When most people think of “stiff” or “tight” in regard to athleticism it’s usually spun in a negative connotation. The best runners and jumpers are usually lithe, supple, and graceful. Their movements are fluid, their limbs are stretchy, and the last word you would use to describe them would be stiff.
Or would it? Take a closer look at what their legs do on contact before that powerful jump, effortless cut, or dynamic sprint. There isn’t a ton of give through their leg on touch down, especially in their lower limb (foot and ankle). The foot violently hits the ground, barely yields, and then rockets the athlete on to the next movement.
People hear stiff and immediately associate it with a malady or hindrance to performance. In the NBA being labeled a stiff conjures up images of Gheorghe Muresan and Manute Bol, both giants who could barely tie their shoes without looking like they might pull something. This super inflexible, tin man look is classified as stiffness as a physical feature. We don’t want that. Being able to move your joints through a full range of motion is critically important in getting strong and staying healthy. But what we do want is resilient, robust joints that can propel the body explosively. This would be stiffness as an ability.
In a perfect world we would have a blend of mobility and flexibility as a physical feature, and positional joint stiffness as an ability. If you have both you could twist like Barishnakov and jump like Lebron. Your body could use that stiffness when needed, and still be able to stretch, bend, and get into athletic positions.
Still not sold on this stiffness thing? Try this analogy I use when communicating this concept to my athletes. Think of a fully inflated basketball. The outside texture doesn’t have any give to it. You squeeze it, and it doesn’t collapse under the force of your hands. Now think of a half inflated basketball. A slight push will distort the ball easily. There’s no push back or stiffness to the ball itself. Now, which one bounces higher?
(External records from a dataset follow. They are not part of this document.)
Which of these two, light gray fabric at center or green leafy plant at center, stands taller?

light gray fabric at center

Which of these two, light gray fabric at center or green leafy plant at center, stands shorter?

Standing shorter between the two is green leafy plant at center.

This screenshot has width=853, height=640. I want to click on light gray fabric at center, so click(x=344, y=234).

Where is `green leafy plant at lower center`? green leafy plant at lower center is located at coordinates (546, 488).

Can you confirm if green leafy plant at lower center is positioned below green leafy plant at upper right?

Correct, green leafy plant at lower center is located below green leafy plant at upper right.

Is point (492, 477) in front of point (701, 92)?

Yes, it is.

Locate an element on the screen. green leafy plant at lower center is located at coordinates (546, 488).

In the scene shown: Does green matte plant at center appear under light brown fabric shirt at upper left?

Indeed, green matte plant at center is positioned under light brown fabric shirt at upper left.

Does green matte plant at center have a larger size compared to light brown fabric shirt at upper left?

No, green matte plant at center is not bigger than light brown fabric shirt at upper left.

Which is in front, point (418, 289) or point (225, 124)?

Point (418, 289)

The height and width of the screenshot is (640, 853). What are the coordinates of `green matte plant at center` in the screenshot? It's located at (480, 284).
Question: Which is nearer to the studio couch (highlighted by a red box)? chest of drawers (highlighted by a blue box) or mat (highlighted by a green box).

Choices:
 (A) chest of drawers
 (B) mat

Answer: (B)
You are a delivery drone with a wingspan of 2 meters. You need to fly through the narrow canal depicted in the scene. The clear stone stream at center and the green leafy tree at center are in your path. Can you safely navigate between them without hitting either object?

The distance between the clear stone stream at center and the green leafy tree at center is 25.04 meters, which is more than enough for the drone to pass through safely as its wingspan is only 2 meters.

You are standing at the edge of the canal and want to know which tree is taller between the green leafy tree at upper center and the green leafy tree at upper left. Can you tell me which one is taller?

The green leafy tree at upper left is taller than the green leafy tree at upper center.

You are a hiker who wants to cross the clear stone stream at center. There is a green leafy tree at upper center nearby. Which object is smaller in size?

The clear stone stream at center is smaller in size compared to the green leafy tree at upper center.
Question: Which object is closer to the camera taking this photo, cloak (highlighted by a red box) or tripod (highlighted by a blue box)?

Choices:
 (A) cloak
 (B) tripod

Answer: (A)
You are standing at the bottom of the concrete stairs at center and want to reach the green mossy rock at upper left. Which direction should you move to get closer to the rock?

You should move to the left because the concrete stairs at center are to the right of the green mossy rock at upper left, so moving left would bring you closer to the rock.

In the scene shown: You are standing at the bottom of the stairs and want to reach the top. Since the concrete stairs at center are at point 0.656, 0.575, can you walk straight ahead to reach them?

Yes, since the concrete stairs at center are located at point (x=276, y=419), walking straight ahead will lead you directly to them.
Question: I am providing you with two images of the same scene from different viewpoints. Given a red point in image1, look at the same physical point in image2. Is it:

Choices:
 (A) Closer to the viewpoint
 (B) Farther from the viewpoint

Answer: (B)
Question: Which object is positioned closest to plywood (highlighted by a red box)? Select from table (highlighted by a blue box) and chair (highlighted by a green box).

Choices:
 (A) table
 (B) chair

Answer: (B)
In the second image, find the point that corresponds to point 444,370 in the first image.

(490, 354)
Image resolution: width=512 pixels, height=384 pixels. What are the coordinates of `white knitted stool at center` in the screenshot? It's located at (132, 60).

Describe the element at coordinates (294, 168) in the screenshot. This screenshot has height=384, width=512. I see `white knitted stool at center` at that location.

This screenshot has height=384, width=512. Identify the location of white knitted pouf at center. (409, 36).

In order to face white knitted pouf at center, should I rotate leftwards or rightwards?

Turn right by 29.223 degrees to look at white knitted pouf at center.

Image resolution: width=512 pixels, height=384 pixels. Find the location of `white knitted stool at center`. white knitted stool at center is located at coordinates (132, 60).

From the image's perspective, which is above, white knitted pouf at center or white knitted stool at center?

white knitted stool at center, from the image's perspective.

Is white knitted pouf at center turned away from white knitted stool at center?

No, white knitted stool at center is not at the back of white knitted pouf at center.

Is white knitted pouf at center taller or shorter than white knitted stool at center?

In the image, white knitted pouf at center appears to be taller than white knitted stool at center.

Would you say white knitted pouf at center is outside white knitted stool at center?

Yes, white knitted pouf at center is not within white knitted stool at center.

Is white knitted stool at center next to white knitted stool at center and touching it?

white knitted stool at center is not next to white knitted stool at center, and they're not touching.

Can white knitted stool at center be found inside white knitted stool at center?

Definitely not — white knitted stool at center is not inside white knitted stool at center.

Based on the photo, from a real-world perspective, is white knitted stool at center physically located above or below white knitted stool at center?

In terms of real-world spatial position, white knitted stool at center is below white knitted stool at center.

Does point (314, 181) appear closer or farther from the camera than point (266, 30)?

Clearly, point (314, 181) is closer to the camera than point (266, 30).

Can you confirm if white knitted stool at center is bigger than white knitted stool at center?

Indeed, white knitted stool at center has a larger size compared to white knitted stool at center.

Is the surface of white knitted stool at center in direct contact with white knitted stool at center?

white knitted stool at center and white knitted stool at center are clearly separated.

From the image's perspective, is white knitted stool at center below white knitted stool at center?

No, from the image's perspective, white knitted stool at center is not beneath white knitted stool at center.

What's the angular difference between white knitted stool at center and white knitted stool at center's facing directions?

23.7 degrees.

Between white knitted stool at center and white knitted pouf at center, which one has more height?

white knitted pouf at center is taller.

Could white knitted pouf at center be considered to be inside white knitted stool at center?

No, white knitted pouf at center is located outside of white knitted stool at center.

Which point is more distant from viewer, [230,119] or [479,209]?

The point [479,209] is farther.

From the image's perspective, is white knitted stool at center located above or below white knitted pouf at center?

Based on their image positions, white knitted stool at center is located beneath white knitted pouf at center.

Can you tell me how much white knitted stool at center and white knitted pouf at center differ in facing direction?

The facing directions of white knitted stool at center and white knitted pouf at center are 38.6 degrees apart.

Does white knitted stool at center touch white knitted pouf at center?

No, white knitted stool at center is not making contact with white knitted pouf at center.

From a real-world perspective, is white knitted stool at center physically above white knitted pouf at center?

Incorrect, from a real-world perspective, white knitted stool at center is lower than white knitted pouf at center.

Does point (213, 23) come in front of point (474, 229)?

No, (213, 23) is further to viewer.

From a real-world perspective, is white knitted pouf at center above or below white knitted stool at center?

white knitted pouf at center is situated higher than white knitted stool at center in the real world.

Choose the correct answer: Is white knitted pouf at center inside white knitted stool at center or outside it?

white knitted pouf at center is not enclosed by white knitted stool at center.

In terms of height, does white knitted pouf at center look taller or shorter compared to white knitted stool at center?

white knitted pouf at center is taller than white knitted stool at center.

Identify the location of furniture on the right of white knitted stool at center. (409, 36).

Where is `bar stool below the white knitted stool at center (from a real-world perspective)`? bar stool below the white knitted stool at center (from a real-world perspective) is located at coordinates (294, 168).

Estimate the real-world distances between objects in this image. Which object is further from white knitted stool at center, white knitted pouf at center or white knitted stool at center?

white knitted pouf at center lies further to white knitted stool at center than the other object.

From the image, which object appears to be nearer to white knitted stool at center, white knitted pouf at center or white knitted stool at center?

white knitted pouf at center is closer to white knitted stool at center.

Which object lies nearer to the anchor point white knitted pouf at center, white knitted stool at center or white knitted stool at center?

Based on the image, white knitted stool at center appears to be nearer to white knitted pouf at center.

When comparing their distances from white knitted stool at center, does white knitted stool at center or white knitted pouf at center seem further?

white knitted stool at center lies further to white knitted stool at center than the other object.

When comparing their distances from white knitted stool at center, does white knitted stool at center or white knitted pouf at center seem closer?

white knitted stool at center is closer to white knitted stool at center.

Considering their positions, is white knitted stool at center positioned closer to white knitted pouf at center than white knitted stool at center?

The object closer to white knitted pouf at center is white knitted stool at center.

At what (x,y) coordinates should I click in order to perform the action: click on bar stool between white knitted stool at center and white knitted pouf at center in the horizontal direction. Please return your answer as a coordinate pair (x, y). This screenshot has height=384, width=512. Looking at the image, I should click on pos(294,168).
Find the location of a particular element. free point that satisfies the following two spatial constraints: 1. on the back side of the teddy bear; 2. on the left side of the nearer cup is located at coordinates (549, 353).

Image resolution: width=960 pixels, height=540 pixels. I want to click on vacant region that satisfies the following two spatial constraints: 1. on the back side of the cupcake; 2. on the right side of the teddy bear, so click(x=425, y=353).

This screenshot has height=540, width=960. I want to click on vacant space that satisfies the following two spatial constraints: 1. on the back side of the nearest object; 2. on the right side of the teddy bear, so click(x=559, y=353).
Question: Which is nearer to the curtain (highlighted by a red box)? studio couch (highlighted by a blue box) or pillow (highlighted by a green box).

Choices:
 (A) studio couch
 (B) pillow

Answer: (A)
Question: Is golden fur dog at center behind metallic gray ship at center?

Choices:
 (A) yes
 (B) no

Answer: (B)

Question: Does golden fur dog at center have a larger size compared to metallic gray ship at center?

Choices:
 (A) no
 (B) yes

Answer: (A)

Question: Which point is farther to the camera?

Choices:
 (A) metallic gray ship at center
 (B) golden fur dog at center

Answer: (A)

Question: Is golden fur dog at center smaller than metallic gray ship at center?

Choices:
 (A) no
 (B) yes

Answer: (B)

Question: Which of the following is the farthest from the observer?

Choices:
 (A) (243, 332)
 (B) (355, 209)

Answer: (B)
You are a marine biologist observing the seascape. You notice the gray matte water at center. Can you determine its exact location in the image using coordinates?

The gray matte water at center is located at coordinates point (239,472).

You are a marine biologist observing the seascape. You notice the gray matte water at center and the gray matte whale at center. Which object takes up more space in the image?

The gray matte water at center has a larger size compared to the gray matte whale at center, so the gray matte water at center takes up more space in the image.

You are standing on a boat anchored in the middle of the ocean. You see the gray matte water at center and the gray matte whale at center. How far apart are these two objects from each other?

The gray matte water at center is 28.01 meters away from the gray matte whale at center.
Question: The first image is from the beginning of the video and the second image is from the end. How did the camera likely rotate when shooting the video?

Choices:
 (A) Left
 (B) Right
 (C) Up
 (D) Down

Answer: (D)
The inflated one of course! The balls ability to not collapse on itself and bounce high is exactly the sort of quality we want out of our athletes. Their leg hits the ground, they stay solid and stiff, and they bounce on to that next step or jump.Below I have listed three easy things you can do to help increase your own lower leg stiffness:
- Standing and seated calf raises- A often overlooked exercise, the standing (gastroc) and seated (soleus) calf raises work your toes, feet, ankles, and both calf muscles in ways you don’t get out of bigger compound movements. The ability for these lower leg muscles to resist force is critical in delivering a blow into the ground when running or jumping.
- Run Shoe-less- Keep it primal and work those feet the way they were intended. But, be conscious of the surface. Cavemen didn’t have blacktop to contend with while chasing the wily antelope on the African Savannah. I would make a point of running shoe-less on field turf or softer grass. Those surfaces are much friendlier on the body than flying up and down the pavement sans shoes. The beauty of running shoe-less is that it can almost instantly fix up any heel striking issues, and the lack of cushioning from shoes requires the whole foot, ankle, and achillies to adapt to the stressors of running free footed. The more robust the foot and ankle become, the springier you will be once that adaptation takes place.
- Jump or better yet, land- Jumping is a fantastic way to develop full body power, coordination, and reactivity. But it’s the landing that really can provide positive adaptations in the lower limb and beyond. On every landing in a jump your foot can either hit the ground stay solid and jump again (think of the basketball analogy) or it can collapse on itself and lose the ability to use that descending force. The higher the fall, the greater the force. That’s a big reason why many coaches love altitude drops and depth jumps. Both exercises introduce impacts on the body you cant get with traditional barbell exercises alone.